CANADIAN GUITAR
A special guitar built from a patchwork of Canadian history,
tells a unique story of Canada.
CBC radio host Jowi Taylor and master Luthier George Rizsanyi
have realized a decade old dream to build a six string “nation” guitar
out of bits and pieces from historic sites. They collected
wood, bone and metal, from every corner of the country. The
guitar will make its debut in Canada Day Celebrations in Ottawa
on July 1st.
“The Canadian Guitar” is a one hour documentary that
follows the progress of the guitar and visits several of the
sites that have contributed pieces to this patchwork history.
Every piece tells its own story.
The wood forming the front of the guitar comes from the Golden
Spruce of Haida Gwaii, the Queen Charlotte Islands. The tree
was a 300 year old mutant evergreen with golden needles, but
that wasn't all that made it special. According to Haida legend,
the tree embodied the spirit of a little boy who became rooted
on the spot after defying his grandfather.
The tree was famous
and everyone wanted to protect it, however, in 1997, a vandal
took a axe to it. It has been lying in forest, untouched, ever
since because the Haida did not want to disturb the spirit.
But when Jowi Taylor presented the idea of the guitar, the
elders agreed to offer a piece of the tree so that the story
of the Haida, and the importance of trees to Haida culture,
could be told nationally.
From Newfoundland, there is a piece of wood from the Christmas
Seal, a boat that functioned as a floating TB clinic to outport
communites in the 1950s and 1960s. We learn about the famous
Captain Peter Troake who managed to cajole worried villagers
into coming aboard the boat for a check up and x-ray.
From Toronto, an old seat from Massey Hall has become part
of the guitar. We tell the story of a grand old concert hall
with fascinating architectural idiosyncracies.

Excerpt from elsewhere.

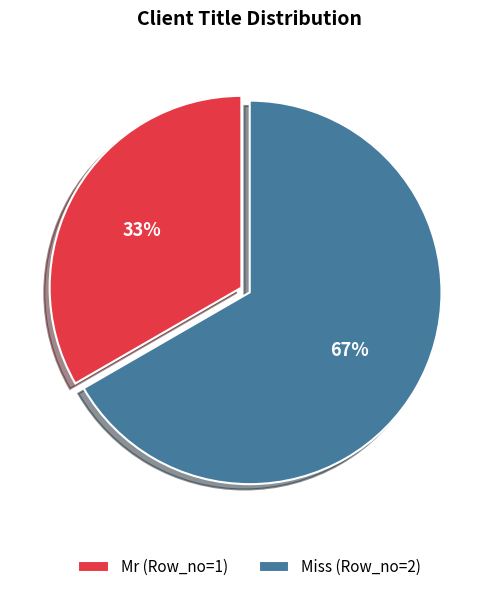

To the nearest percent, what percentage of the pie is Miss?

67%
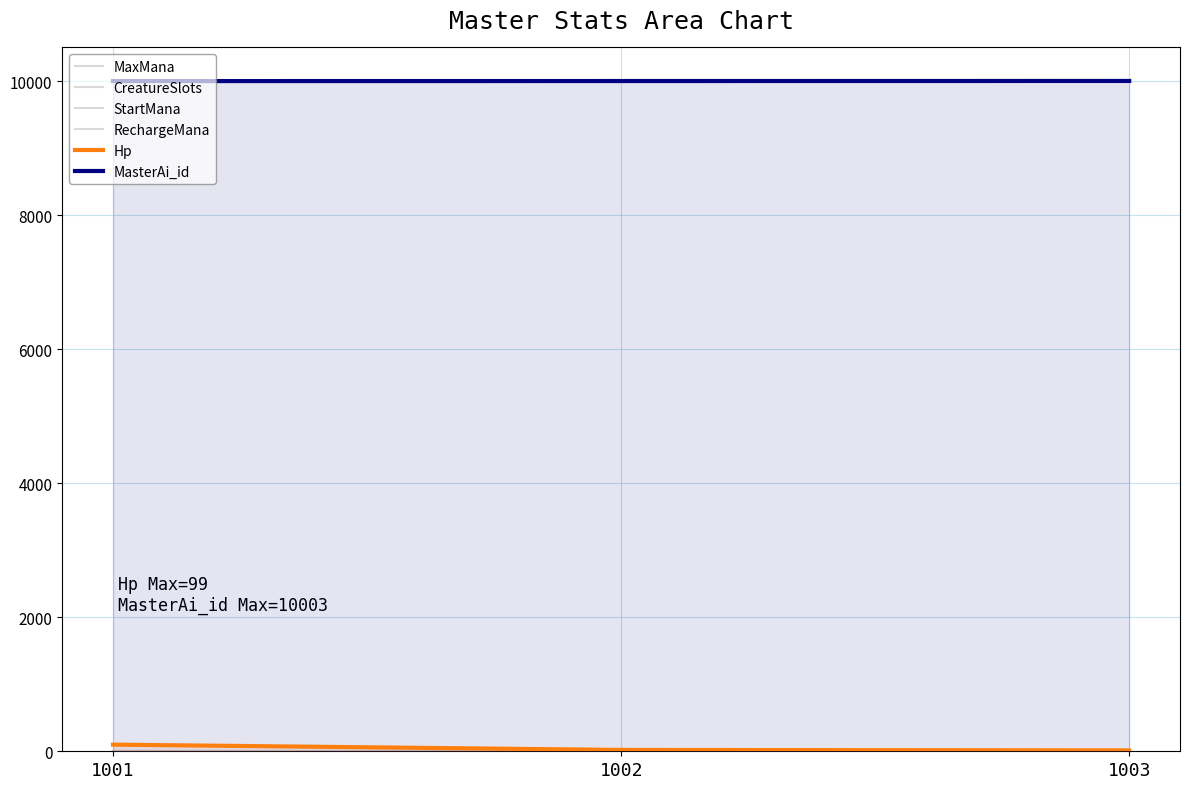

How many MasterAi_id values are between 10001 and 10003?

3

Justin Trudeau tells us why he donated a canoe paddle that
once belonged to his father, and in Montreal, we visit Canada's
oldest bagel factory. The Fairmont Bakery donated a bagel paddle
embedded with the lingering odor of sesame.
A piece of the St. Boniface Museum recalls the early French
Canadian settlers who centered their community around a convent
that is now the oldest building in Winnipeg.
The guitar also reveals some untold black history in Quebec,
as it takes us to the community of Saint Armand near the Vermont
border, where it is believed there was once a black cemetery
and slaves buried beneath a famous rock.
A piece from Halifax's Pier 21 has special significance for
Luthier Rizsanyi. He came to Canada as a Hungarian refugee
fifty years ago, and passed through Pier 21 when he arrived.
Pier 21 was an immigration center for a million people who
entered Canada via the port of Halifax.